Human evaluation was carried out on primary runs submitted by participants to two of the official MT TED tasks, namely English-German (EnDe) and Vietnamese-English (ViEn).
The human evaluation (HE) dataset created for each MT task was a subset of the official test set (tst2015). Both the EnDe and ViEn tst2015 datasets are composed of 12 TED Talks, and the first half of each talk was selected (56% for EnDe and 45% for ViEn).

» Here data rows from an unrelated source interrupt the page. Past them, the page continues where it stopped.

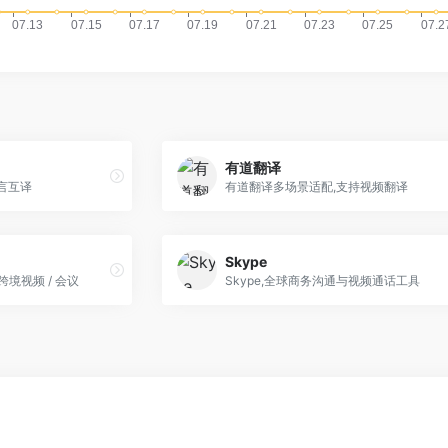
有道翻译
语言互译
有道翻译多场景适配,支持视频翻译
Skype
境视频 / 会议
Skype,全球商务沟通与视频通话工具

The resulting HE sets are composed of 600 segments for EnDe and 500 segments for EnFr, each corresponding to around 10,000 words.
Human evaluation was based on Post-Editing, i.e. the manual correction of the MT system output, which was carried out by professional translators.

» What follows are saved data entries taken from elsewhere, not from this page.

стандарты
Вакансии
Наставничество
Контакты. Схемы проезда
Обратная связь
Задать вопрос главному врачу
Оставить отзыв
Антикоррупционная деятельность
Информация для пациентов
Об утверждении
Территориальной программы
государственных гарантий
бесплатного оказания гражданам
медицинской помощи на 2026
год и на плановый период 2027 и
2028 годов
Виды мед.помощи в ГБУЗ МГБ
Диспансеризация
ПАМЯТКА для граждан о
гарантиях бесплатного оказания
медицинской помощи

Five primary runs were evaluated for each of the two tasks, and the resulting evaluation data consists of five new reference translations for each of the sentences composing the two HE sets.
For further information see:
M. Cettolo, J. Niehues, S. Stüker, L. Bentivogli, R. Cattoni, M. Federico.
The IWSLT 2015 Evaluation Campaign.
In Proceedings of the 12th International Workshop on Spoken Language Translation (IWSLT), December 3-4 2015, Da Nang, Vietnam.
A detailed analysis of the EnDe human evaluation data was carried out with the aim of understanding in what respects Neural MT provides better translation quality than Phrase-Based MT. The results of this analysis are presented in:
L. Bentivogli, A. Bisazza, M. Cettolo, M. Federico.
Neural versus Phrase-Based Machine Translation Quality: a Case Study.
In Proceedings of the Conference on Empirical Methods in Natural Language Processing (EMNLP), November 1-5, 2016, Austin, Texas, USA.